Autoridades militares dos Estados Unidos voltaram a demonstrar preocupação com a crescente presença chinesa em setores estratégicos da América Latina. O alerta partiu do comandante supremo norte-americano para a América do Sul, general Francis Donovan, que afirmou que o governo do presidente Donald Trump acompanha de perto os investimentos da China em áreas consideradas sensíveis, especialmente portos e infraestrutura aeroespacial na região.

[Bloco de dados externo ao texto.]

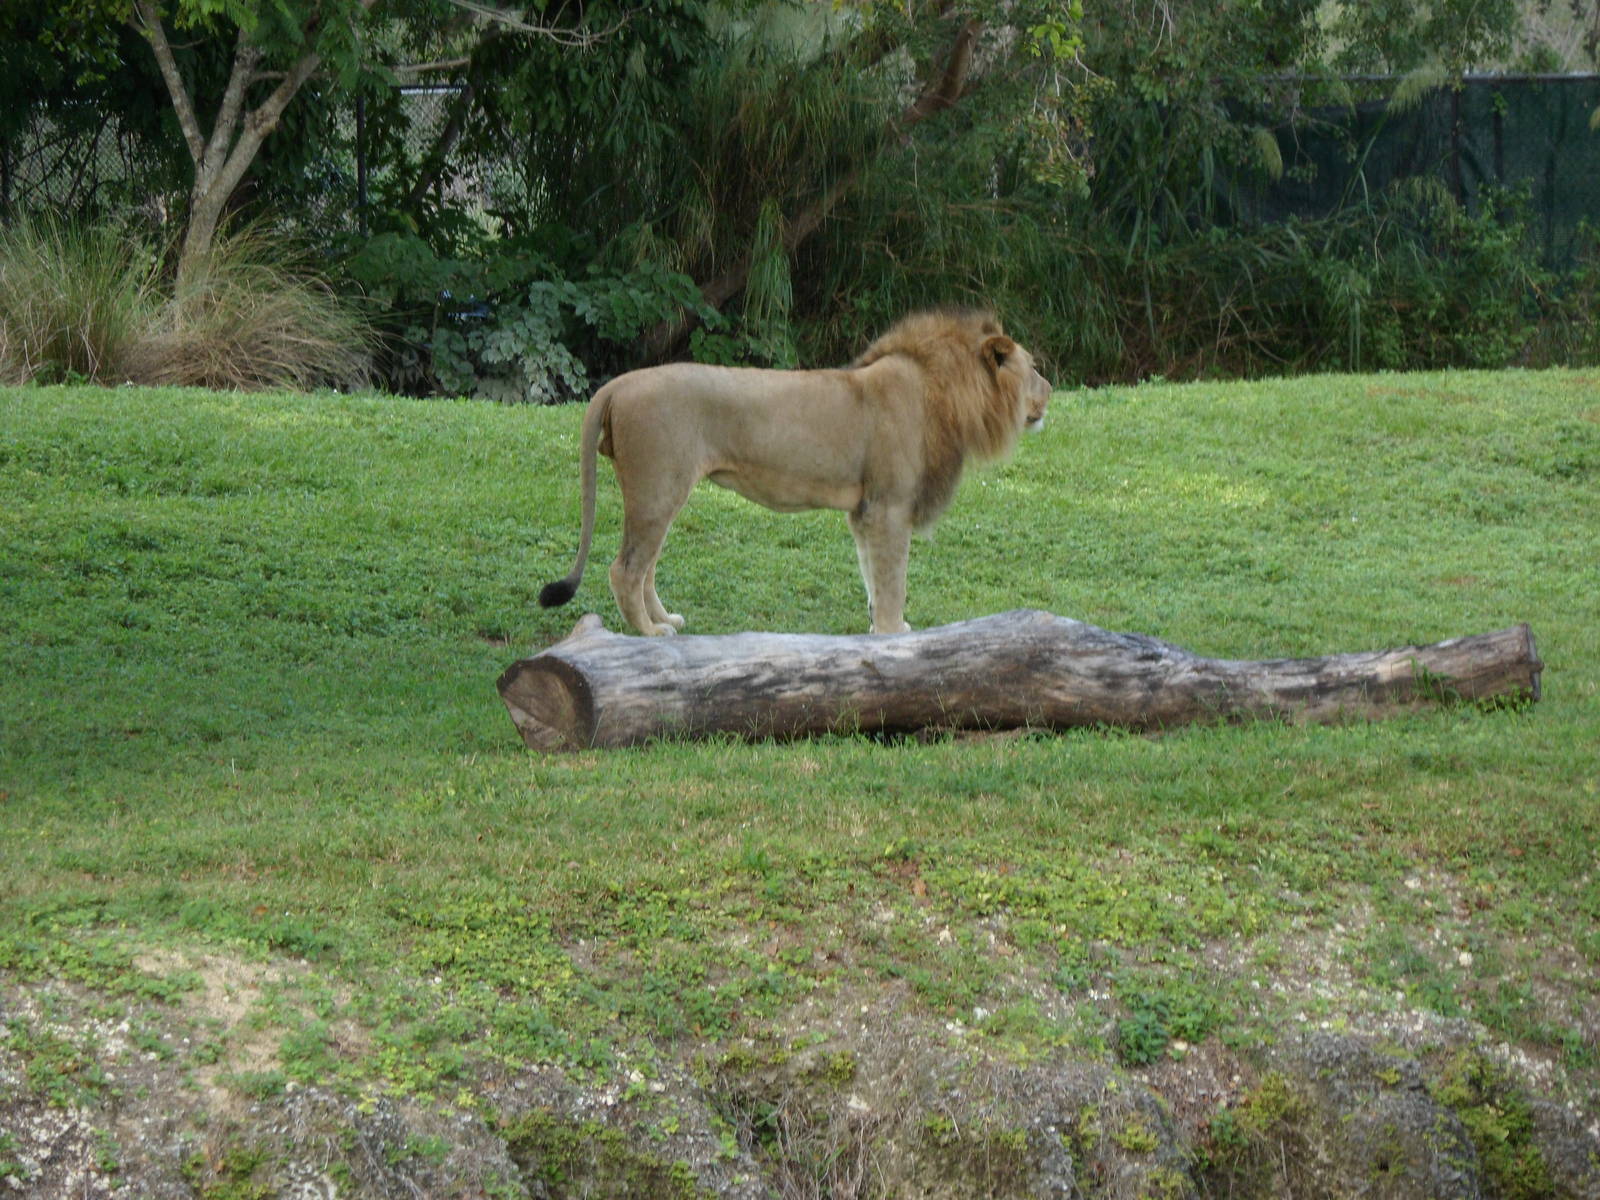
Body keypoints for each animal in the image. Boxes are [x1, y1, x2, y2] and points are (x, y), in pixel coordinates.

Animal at [538, 308, 1051, 635]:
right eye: (1033, 368)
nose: (1051, 389)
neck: (943, 393)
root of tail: (619, 384)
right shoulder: (889, 508)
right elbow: (893, 582)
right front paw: (892, 635)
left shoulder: (865, 512)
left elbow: (872, 577)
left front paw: (883, 628)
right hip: (657, 489)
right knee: (625, 570)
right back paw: (650, 633)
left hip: (662, 495)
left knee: (644, 568)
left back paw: (665, 621)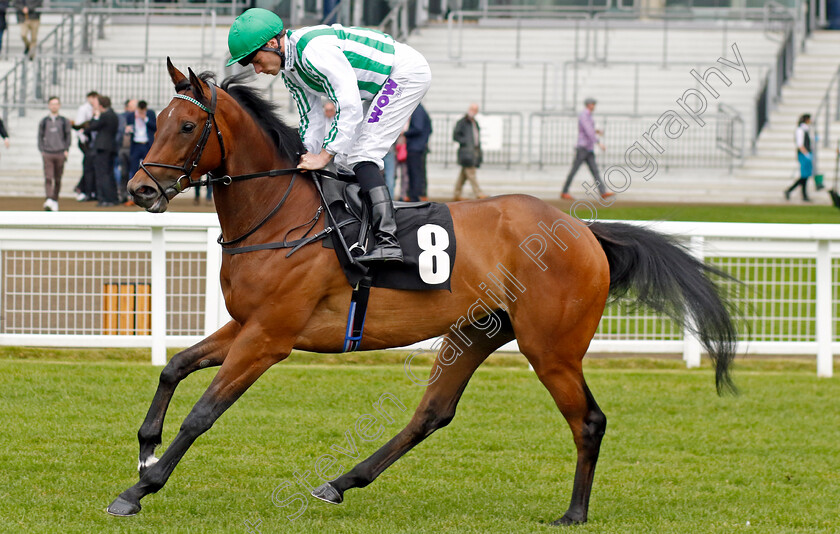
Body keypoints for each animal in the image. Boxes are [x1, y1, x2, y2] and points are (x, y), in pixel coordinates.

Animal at [105, 57, 736, 524]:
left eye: (188, 126)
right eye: (157, 120)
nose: (139, 189)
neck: (279, 217)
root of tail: (582, 230)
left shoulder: (269, 337)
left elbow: (203, 413)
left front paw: (140, 489)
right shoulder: (245, 323)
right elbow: (174, 367)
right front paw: (145, 449)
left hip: (551, 347)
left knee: (589, 420)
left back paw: (574, 513)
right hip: (474, 333)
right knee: (432, 412)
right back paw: (341, 481)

Segundo a avaliação do comando militar, esses projetos vão além de interesses puramente comerciais. A leitura feita em Washington é de que parte das iniciativas chinesas pode ter uso duplo, atendendo tanto a objetivos civis quanto a potenciais finalidades militares. Essa interpretação reforça o nível de atenção dedicado às movimentações de empresas e órgãos ligados a Pequim em países latino-americanos, em especial naqueles que ocupam posições estratégicas no comércio marítimo e no controle de rotas internacionais.
De acordo com o general Donovan, os planos associados ao presidente chinês Xi Jinping se inserem em uma estratégia mais ampla de expansão da influência global do país asiático. A América do Sul, nesse contexto, aparece como uma região-chave, tanto pela disponibilidade de recursos naturais quanto pela localização geográfica privilegiada. Portos de grande capacidade, por exemplo, poderiam ser utilizados para ampliar o alcance logístico chinês em cenários que extrapolam o comércio internacional.

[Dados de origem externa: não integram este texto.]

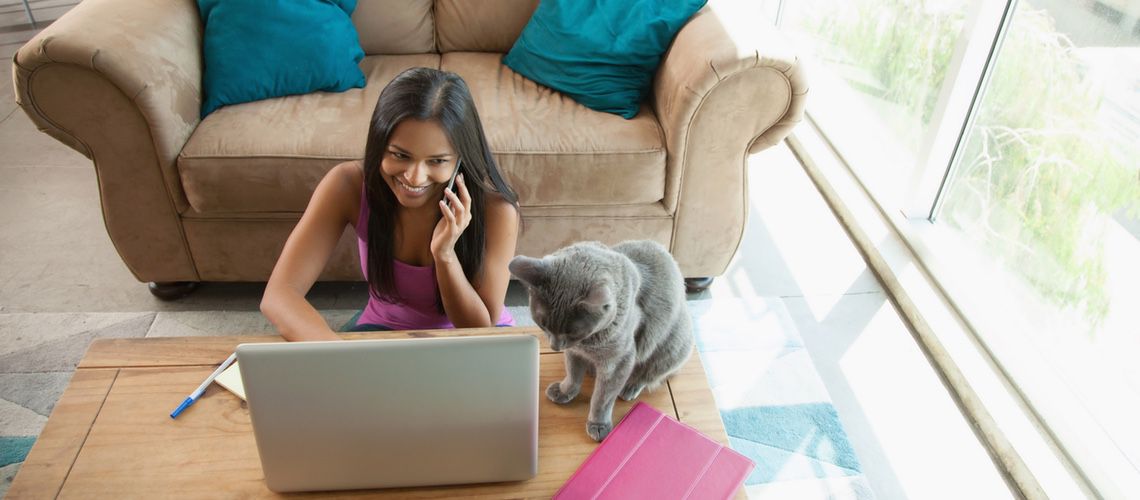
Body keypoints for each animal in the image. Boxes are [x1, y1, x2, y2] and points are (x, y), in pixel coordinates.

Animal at [510, 240, 693, 439]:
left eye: (573, 332)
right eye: (543, 324)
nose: (555, 347)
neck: (587, 344)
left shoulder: (618, 362)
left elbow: (602, 397)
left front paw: (598, 424)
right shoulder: (574, 352)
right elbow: (573, 374)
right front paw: (564, 391)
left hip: (671, 348)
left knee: (650, 373)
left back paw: (630, 387)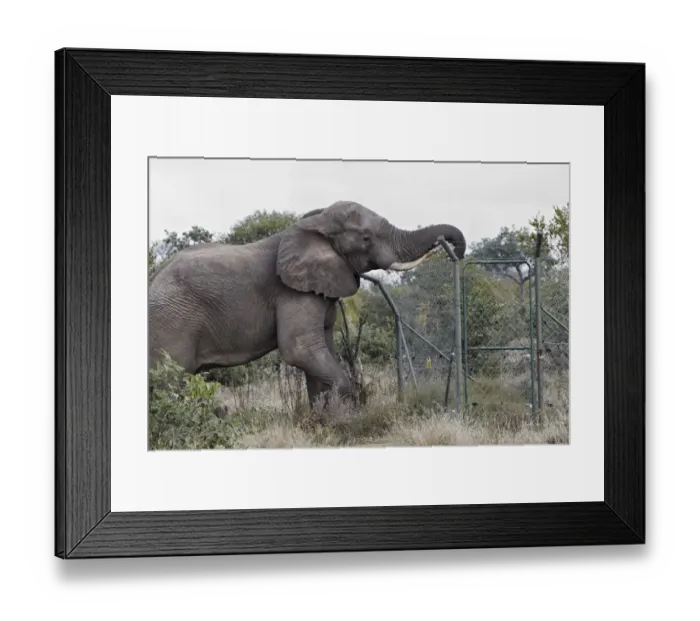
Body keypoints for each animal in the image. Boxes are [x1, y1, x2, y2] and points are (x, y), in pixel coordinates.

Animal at [148, 200, 466, 411]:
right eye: (365, 238)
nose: (452, 248)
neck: (317, 222)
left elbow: (319, 350)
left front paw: (323, 421)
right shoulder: (291, 291)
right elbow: (300, 348)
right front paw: (347, 417)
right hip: (172, 321)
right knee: (171, 380)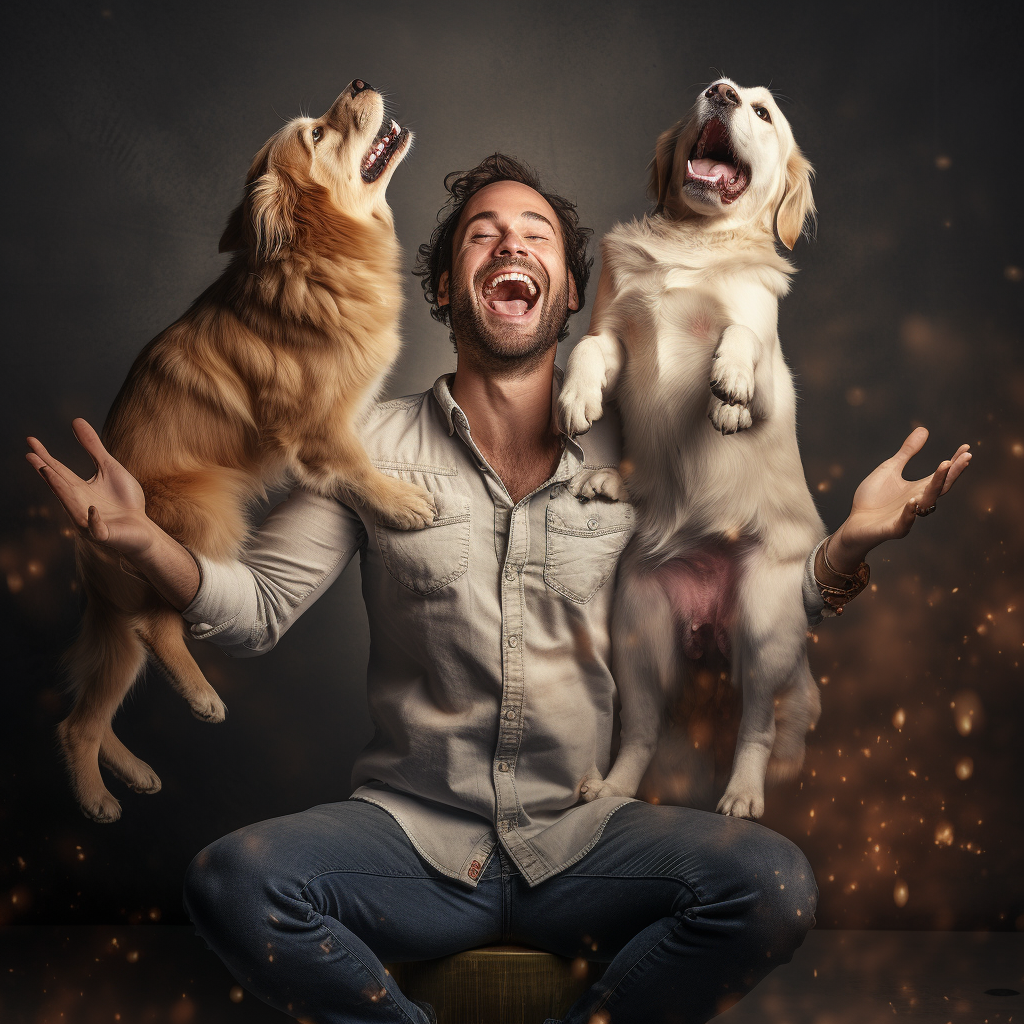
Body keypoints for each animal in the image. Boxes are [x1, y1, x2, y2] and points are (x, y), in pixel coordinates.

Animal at [54, 79, 434, 823]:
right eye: (317, 135)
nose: (356, 82)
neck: (323, 257)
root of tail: (89, 528)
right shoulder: (320, 428)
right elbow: (356, 468)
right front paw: (399, 503)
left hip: (114, 634)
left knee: (78, 720)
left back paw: (111, 786)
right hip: (211, 512)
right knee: (157, 627)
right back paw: (199, 699)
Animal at [561, 75, 823, 819]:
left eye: (763, 112)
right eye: (712, 91)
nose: (724, 93)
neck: (697, 243)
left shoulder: (771, 372)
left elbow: (743, 342)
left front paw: (727, 387)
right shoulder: (615, 332)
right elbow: (589, 351)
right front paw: (577, 397)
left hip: (764, 627)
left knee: (756, 725)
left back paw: (742, 794)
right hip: (640, 628)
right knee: (641, 733)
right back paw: (612, 787)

O tema foi abordado em uma análise apresentada pelo correspondente internacional Ivan Cléber, que destacou como essa disputa por influência tem se intensificado nos últimos anos. Segundo ele, a presença chinesa na América Latina cresceu de forma consistente, impulsionada por investimentos em infraestrutura, energia e tecnologia. Para os Estados Unidos, esse avanço representa um desafio direto à sua tradicional zona de influência política e militar no continente.

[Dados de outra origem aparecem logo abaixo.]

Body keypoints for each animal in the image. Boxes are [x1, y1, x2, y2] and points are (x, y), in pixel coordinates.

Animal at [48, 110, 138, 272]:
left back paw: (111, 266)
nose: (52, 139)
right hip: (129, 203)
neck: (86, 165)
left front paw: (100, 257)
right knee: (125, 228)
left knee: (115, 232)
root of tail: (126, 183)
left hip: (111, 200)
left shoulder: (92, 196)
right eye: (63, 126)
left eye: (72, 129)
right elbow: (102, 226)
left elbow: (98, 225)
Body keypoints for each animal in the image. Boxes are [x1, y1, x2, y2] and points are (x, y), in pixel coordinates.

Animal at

No governo Trump, a questão ganhou contornos ainda mais estratégicos. A atual administração tem adotado uma postura mais assertiva em relação à China, encarando a competição com Pequim como um dos eixos centrais de sua política externa e de defesa. A vigilância sobre portos, bases logísticas e projetos aeroespaciais na América do Sul faz parte desse esforço para antecipar riscos e preservar interesses considerados vitais para a segurança nacional norte-americana.
Especialistas avaliam que o alerta do comando militar não significa, necessariamente, uma escalada imediata de tensões, mas indica uma mudança no nível de prioridade dado à região. A América do Sul, historicamente vista mais sob a ótica econômica e diplomática, passa a ocupar espaço relevante nos cálculos estratégicos de defesa. Isso tende a influenciar futuras decisões de cooperação militar, acordos bilaterais e posicionamentos políticos dos Estados Unidos em relação aos países latino-americanos.
O debate sobre a atuação chinesa em portos e no setor aeroespacial deve permanecer no centro das atenções nos próximos meses. À medida que novos projetos avançam e a presença de empresas chinesas se consolida, Washington sinaliza que continuará monitorando de perto cada movimento. O cenário revela uma disputa silenciosa por influência, na qual infraestrutura, logística e tecnologia se transformam em peças-chave de um tabuleiro geopolítico cada vez mais complexo.